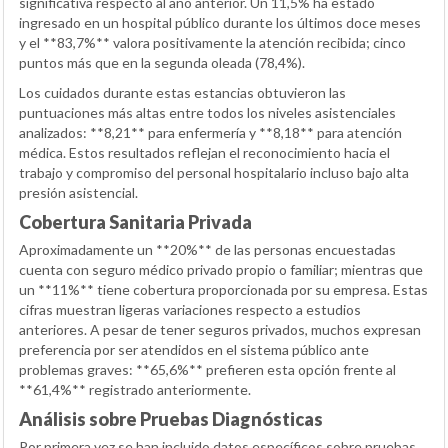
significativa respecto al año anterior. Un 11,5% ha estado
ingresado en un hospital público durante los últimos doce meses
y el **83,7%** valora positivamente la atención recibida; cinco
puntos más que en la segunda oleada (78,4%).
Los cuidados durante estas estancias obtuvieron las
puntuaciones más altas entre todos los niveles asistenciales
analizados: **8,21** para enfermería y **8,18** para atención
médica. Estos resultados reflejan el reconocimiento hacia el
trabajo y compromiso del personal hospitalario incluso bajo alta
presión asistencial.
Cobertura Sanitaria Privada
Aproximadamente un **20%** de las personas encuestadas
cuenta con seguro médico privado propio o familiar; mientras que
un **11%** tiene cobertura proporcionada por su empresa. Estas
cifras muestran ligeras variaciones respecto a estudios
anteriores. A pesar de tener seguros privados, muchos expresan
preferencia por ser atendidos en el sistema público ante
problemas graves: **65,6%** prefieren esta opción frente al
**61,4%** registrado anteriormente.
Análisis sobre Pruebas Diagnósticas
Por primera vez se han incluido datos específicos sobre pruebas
====
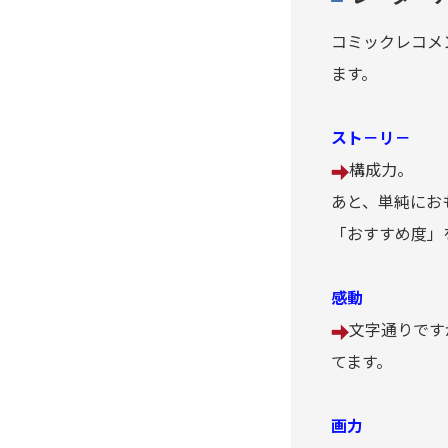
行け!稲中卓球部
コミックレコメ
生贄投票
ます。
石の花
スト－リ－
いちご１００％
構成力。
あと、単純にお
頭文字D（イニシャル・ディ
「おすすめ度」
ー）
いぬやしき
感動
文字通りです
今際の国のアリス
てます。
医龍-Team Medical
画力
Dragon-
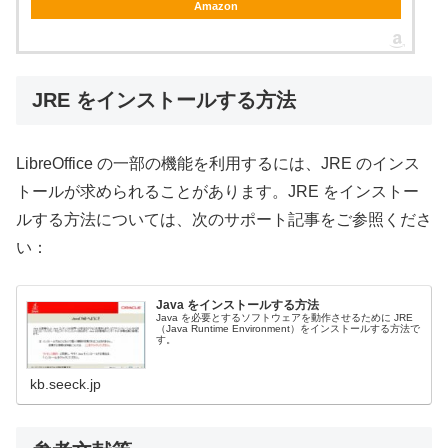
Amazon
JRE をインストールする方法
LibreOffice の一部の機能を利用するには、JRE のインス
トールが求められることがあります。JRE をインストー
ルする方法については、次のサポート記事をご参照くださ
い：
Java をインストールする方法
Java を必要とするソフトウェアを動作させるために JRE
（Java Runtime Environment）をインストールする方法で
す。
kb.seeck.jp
====
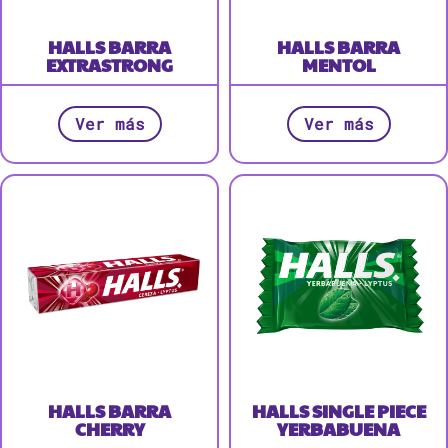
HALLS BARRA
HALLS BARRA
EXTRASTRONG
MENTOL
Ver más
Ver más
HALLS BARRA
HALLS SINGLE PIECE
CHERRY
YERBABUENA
====
● TASK DESCRIPTION
Starting at the line that has "puntuaciones más altas" in the records above, restate word for word every line until the one that has "cifras muestran ligeras", and include that one as well.

● SOLUTION TO THE PROBLEM
puntuaciones más altas entre todos los niveles asistenciales
analizados: **8,21** para enfermería y **8,18** para atención
médica. Estos resultados reflejan el reconocimiento hacia el
trabajo y compromiso del personal hospitalario incluso bajo alta
presión asistencial.
Cobertura Sanitaria Privada
Aproximadamente un **20%** de las personas encuestadas
cuenta con seguro médico privado propio o familiar; mientras que
un **11%** tiene cobertura proporcionada por su empresa. Estas
cifras muestran ligeras variaciones respecto a estudios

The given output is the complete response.